Sick of nonsense remedies with no soothing relief

One of the most compelling reasons the Demos report has become a ‘historical document’ (Comment, DW 19 April) is that, after a decade of overblown marketing hype, many of us have grown heartily sick of spin.

Sick of political spin, sick of corporate spin (aka ‘branding’), sick of culture spin. Sick of its mind-numbing blandness, sick of its insincerity, sick of the way it has colonised the social sphere (so much so that the ‘third place’, once celebrated by social critics, has now been hijacked as a ‘brand attribute’ by Starbucks).

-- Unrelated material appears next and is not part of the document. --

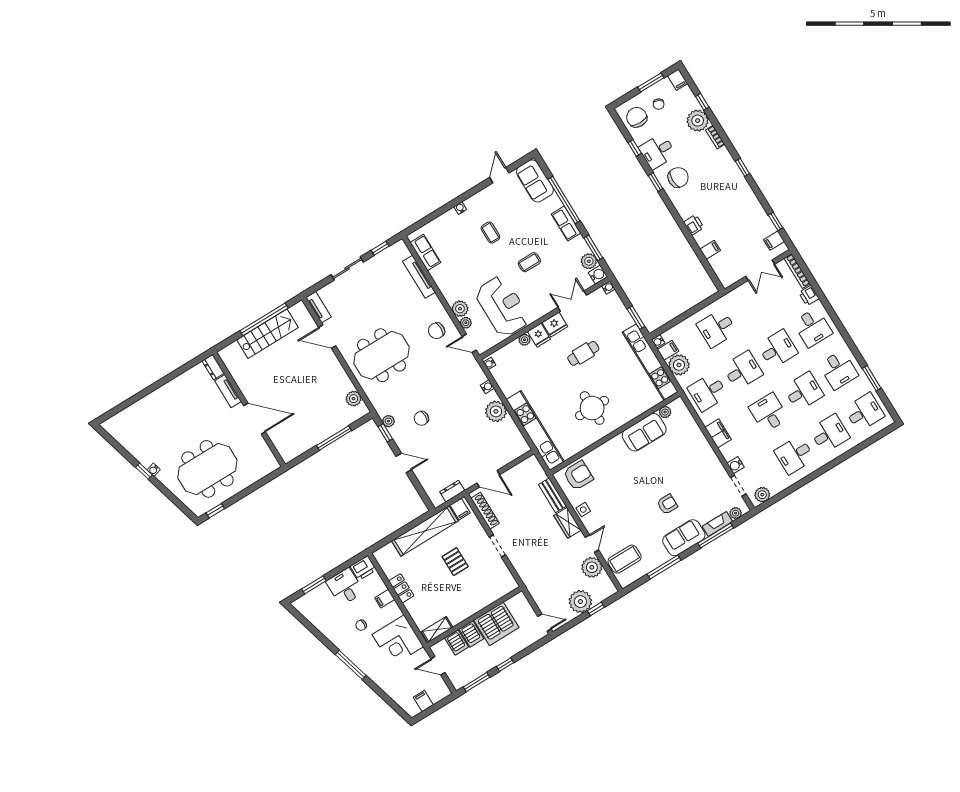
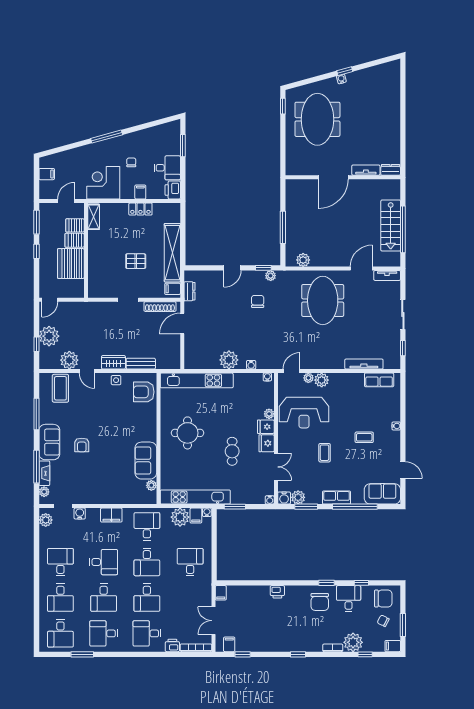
filing cabinet: (710, 250) -> (221, 593), moved
chair: (436, 331) -> (316, 353), removed
armchair: (578, 475) -> (144, 392), turned 90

Thank God for Naomi Klein. She speaks for a silent, but increasingly angry, majority. Her book No Logo: Beating the Brand Bullies is the iceberg that has punctured the Titanic of branding all along its hull. Despite the fact that there are still some marketing pundits muttering ‘unsinkable’ in the first-class lounge, it is finally going down. It must do so, it’s built of hot air.

What the author Sue Town-send so aptly described as the Cappuccino Years (‘all froth and bloody little coffee’) have been disastrous for British design, even if they have been fat times for design business. Far from ‘creativity’ now being a real national asset, we have consulted it to death.

All the delight, all the imagination, all the craft in design has been sacrificed for dumbed-down, ‘on message’ rubbish informed by insultingly stupid ‘values’ – anodyne pap that perfectly represents the meaningless propositions of our lost organisations.

Far from being ‘tomorrow’s people’, these brand warriors have become a bunch of sad apologists for a corporate status-quo that is so stultified it can’t even see the challenges facing it.

Perhaps it’s time for the folk at Demos to face facts. Britain in 2001 is not the buzzing hive of entrepreneurial excellence they’d like it to be. Instead, it’s the call centre capital of the world – with job dissatisfaction its major growth industry.

Its arts have become so much part of the banal brandscape that, for instance, Damien Hirst’s dot paintings segue effortlessly into Wolff Olins’ identity for Go without anyone batting an eyelid. Nor are we a ‘hybrid nation’. Indeed, fewer people than ever feel comfortable with the label ‘British’.

Perhaps that’s because we don’t actually want to live someone else’s prescriptive, reductive and unconvincing brand.